> [Directions for this task]: Quote the part of the article on Google Chrome's cookie change and targeted ads starting at "Google Chrome’s recent" and ending at "a bit softer.", word for word.

> [Selected excerpt]:
Google Chrome’s recent privacy policy change won't stop targeted ads

Photo (c) GiorgioMagini - Getty Images

Nonetheless, there’s definitely a privacy upside for web surfers

Sometimes things aren’t as they appear to be. After word from Google headquarters suggested that it was planning to axe third-party tracking cookies and stop selling ads based on tracking in its Chrome browser, reports are circulating that targeted ads aren’t disappearing completely. 

“You’re 100 percent still being targeted,” Elizabeth Renieris, an affiliate of Harvard University’s Berkman Klein Center for Internet and Society, told Yahoo Finance. However, Google approaches its detour a bit softer. 

"People shouldn't have to accept being tracked across the web in order to get the benefits of relevant advertising,” wrote David Temkin, Google's director of product management, ads privacy and trust. “And advertisers don't need to track individual consumers across the web to get the performance benefits of digital advertising," 

Renieris said that while Google won't replace cookies with other tools that track you individually, she believes the company is looking at alternatives that will lump users into bigger groups that have similar interests, which advertisers can buy ads for. An example might be a cosmetics blog where Revlon could take the contextual ad approach and pitch products like lip gloss.

Paying for content?

Privacy purists can moan about this all they like, but the fact remains that advertisements are the lifeblood of almost every site you visit. If there were no ads at all, it’s likely that websites would either have to set up paywalls for content or go to a subscription model. 

"The simple fact is that subscription and paywalls don't work for all publishers, and perhaps more importantly, they don't work for all consumers. Based on a recent survey we conducted on 5,000 U.S. residents as part of research for our 2021 adblock report, only 15 percent of respondents said that they are likely to purchase a paid subscription to access content,” Blockthrough’s Vishveshwar Jatain told ConsumerAffairs.

What Google’s decision means for your browsing habits

The first thing we should clear up is the difference between a “first-party cookie” and a “third-party cookie.” First-party cookies are issued from the site that you’re visiting, and their intent is pretty harmless. Let’s say you visit frequently. Your computer will be sent a cookie from the website that notes what your preferences are (e.g. your favorite team) so that you don’t have to drill down and find the news you’re specifically interested in each time you visit the site.

“On the other hand, advertising firms place third-party cookies on websites to track your online activities,” Yahoo! Finance’s Daniel Howley explains. “These advertisers use the information gleaned from those cookies to follow your activities across the web and feed you ads that line up with your general interests — a practice known as targeted advertising. These cookies can, in theory, be useful too, as they’ll serve ads for products you might actually want to buy.”

> [Data]:
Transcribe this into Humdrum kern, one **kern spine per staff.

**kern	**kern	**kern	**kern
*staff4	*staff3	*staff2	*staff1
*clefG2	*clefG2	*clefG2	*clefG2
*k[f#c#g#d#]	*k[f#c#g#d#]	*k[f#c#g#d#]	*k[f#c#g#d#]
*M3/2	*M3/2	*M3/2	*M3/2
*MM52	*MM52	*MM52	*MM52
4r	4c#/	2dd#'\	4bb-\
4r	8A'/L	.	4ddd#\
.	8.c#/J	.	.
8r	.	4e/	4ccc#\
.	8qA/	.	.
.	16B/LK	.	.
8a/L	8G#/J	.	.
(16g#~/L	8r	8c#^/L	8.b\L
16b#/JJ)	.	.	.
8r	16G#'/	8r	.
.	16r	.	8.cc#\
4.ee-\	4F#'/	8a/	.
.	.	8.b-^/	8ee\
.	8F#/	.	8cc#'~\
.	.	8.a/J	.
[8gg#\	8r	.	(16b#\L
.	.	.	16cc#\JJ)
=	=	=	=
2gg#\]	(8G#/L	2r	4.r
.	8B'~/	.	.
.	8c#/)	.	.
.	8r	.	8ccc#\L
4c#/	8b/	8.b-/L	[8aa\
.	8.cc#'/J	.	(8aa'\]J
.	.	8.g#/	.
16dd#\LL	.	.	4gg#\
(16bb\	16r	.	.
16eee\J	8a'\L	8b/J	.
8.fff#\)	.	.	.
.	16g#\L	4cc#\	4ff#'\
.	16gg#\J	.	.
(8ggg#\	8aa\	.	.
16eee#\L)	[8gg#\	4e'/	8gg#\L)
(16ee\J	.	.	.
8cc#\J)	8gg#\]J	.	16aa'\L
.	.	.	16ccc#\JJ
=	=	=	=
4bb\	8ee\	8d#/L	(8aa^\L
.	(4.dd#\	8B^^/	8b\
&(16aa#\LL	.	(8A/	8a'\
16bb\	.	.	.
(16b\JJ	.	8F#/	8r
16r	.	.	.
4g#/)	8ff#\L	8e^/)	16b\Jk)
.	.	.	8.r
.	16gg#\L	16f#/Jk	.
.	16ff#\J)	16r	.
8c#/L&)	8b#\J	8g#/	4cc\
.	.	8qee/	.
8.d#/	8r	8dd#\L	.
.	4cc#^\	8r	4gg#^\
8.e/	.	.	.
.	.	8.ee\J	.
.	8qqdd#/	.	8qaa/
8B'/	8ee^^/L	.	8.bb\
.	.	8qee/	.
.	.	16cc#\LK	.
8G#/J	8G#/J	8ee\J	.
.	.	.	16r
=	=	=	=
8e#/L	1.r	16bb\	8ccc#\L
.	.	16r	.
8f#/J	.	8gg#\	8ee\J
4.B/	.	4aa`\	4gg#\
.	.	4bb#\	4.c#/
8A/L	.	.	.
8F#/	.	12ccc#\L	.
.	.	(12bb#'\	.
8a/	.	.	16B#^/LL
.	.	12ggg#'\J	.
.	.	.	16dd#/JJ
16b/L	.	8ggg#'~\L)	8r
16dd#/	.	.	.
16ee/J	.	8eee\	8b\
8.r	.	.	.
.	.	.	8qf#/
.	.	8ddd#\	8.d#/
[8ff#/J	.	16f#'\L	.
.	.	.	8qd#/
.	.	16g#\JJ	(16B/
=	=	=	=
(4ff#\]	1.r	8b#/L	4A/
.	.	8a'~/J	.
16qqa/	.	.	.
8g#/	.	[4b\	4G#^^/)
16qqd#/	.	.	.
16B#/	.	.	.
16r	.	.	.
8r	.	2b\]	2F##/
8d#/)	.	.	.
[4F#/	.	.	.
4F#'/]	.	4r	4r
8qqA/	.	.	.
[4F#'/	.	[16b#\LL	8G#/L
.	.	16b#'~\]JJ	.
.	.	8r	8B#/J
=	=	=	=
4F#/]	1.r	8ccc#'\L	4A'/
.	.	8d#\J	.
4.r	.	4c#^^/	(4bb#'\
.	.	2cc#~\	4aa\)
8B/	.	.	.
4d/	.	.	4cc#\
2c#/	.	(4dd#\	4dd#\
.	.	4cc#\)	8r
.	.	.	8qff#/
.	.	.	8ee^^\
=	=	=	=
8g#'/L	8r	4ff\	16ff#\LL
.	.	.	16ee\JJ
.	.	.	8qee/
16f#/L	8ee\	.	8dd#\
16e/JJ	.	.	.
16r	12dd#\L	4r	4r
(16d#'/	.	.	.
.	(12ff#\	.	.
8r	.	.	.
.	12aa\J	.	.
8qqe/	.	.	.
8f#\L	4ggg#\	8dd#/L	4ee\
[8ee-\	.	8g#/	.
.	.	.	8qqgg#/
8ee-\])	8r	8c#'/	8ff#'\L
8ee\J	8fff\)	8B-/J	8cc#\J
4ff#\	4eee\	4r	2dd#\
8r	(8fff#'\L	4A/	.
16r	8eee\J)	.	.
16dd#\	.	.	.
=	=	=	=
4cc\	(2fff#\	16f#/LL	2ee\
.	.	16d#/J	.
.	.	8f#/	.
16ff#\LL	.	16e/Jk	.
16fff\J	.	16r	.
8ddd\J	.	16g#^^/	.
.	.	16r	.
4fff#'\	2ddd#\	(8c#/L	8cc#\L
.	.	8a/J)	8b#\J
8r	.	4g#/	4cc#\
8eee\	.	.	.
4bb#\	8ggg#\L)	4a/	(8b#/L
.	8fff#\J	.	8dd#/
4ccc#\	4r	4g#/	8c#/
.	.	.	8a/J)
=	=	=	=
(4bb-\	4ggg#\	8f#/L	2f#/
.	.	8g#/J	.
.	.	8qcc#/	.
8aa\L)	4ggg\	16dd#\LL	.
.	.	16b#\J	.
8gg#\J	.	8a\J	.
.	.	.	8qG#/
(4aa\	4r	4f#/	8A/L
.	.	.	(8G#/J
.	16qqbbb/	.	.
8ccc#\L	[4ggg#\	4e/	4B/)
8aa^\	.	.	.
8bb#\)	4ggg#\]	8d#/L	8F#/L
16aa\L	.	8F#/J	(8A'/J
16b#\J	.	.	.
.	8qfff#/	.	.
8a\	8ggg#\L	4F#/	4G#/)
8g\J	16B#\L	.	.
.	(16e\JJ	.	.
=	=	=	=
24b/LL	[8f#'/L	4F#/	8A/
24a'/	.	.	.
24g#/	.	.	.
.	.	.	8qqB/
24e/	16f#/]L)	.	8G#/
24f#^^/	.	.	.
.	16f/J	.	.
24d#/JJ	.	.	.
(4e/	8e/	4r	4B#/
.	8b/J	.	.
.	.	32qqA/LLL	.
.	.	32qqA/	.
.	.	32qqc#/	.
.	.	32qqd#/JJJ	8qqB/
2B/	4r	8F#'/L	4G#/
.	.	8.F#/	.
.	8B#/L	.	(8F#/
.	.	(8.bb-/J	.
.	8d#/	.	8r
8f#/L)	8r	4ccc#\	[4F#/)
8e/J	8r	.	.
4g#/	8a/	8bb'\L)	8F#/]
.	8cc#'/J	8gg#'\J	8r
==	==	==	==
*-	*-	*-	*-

> [Result]:
Google Chrome’s recent privacy policy change won't stop targeted ads

Photo (c) GiorgioMagini - Getty Images

Nonetheless, there’s definitely a privacy upside for web surfers

Sometimes things aren’t as they appear to be. After word from Google headquarters suggested that it was planning to axe third-party tracking cookies and stop selling ads based on tracking in its Chrome browser, reports are circulating that targeted ads aren’t disappearing completely. 

“You’re 100 percent still being targeted,” Elizabeth Renieris, an affiliate of Harvard University’s Berkman Klein Center for Internet and Society, told Yahoo Finance. However, Google approaches its detour a bit softer.